━━━ SOURCE DATA

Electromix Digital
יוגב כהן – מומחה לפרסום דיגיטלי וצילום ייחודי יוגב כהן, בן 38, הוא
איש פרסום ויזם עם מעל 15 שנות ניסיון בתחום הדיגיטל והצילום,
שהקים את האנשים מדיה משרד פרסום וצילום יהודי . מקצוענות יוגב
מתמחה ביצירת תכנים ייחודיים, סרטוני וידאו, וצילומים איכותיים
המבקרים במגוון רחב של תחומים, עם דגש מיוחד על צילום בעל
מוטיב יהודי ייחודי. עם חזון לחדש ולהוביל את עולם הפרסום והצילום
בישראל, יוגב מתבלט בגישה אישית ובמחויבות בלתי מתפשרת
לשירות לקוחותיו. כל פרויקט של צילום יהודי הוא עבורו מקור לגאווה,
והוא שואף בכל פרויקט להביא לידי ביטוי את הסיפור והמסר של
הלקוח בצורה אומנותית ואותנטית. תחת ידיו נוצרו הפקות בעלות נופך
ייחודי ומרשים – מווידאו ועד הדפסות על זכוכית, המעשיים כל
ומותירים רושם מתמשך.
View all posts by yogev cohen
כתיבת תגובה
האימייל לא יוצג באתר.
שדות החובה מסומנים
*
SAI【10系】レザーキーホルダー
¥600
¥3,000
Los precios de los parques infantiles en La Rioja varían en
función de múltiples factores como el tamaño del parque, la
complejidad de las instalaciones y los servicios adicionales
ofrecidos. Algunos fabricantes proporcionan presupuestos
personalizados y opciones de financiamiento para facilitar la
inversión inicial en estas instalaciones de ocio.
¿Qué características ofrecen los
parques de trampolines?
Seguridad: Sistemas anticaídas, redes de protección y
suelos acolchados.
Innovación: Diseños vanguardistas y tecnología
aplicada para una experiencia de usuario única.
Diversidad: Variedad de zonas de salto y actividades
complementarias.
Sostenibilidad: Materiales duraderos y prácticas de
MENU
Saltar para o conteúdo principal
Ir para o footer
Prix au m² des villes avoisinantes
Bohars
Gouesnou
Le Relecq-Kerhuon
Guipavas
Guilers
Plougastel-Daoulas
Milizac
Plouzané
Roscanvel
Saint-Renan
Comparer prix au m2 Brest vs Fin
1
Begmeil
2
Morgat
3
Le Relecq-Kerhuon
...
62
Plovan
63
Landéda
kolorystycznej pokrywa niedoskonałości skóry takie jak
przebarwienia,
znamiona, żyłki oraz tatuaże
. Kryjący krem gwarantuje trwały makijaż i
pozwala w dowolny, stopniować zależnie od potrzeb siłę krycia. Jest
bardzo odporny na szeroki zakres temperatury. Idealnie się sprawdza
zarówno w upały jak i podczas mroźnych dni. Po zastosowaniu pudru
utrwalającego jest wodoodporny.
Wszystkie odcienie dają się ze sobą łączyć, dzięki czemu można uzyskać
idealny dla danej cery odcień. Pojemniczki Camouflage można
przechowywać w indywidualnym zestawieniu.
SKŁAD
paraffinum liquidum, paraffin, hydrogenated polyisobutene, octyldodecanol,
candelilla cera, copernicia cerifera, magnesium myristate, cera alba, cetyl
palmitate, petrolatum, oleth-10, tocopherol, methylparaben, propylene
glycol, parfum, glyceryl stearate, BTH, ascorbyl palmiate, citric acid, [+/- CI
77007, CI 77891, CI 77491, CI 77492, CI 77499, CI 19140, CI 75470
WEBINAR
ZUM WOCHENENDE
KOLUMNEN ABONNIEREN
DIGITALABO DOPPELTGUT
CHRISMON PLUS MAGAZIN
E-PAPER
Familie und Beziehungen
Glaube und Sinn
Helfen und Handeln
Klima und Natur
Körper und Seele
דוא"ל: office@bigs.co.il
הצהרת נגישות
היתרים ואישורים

━━━━━━

### REQUIREMENT
When the line containing "complejidad de las" is reached, include it and stop. Until then, output each line of the entries exactly as given, starting from the first.

### RESPONSE AREA
Electromix Digital
יוגב כהן – מומחה לפרסום דיגיטלי וצילום ייחודי יוגב כהן, בן 38, הוא
איש פרסום ויזם עם מעל 15 שנות ניסיון בתחום הדיגיטל והצילום,
שהקים את האנשים מדיה משרד פרסום וצילום יהודי . מקצוענות יוגב
מתמחה ביצירת תכנים ייחודיים, סרטוני וידאו, וצילומים איכותיים
המבקרים במגוון רחב של תחומים, עם דגש מיוחד על צילום בעל
מוטיב יהודי ייחודי. עם חזון לחדש ולהוביל את עולם הפרסום והצילום
בישראל, יוגב מתבלט בגישה אישית ובמחויבות בלתי מתפשרת
לשירות לקוחותיו. כל פרויקט של צילום יהודי הוא עבורו מקור לגאווה,
והוא שואף בכל פרויקט להביא לידי ביטוי את הסיפור והמסר של
הלקוח בצורה אומנותית ואותנטית. תחת ידיו נוצרו הפקות בעלות נופך
ייחודי ומרשים – מווידאו ועד הדפסות על זכוכית, המעשיים כל
ומותירים רושם מתמשך.
View all posts by yogev cohen
כתיבת תגובה
האימייל לא יוצג באתר.
שדות החובה מסומנים
*
SAI【10系】レザーキーホルダー
¥600
¥3,000
Los precios de los parques infantiles en La Rioja varían en
función de múltiples factores como el tamaño del parque, la
complejidad de las instalaciones y los servicios adicionales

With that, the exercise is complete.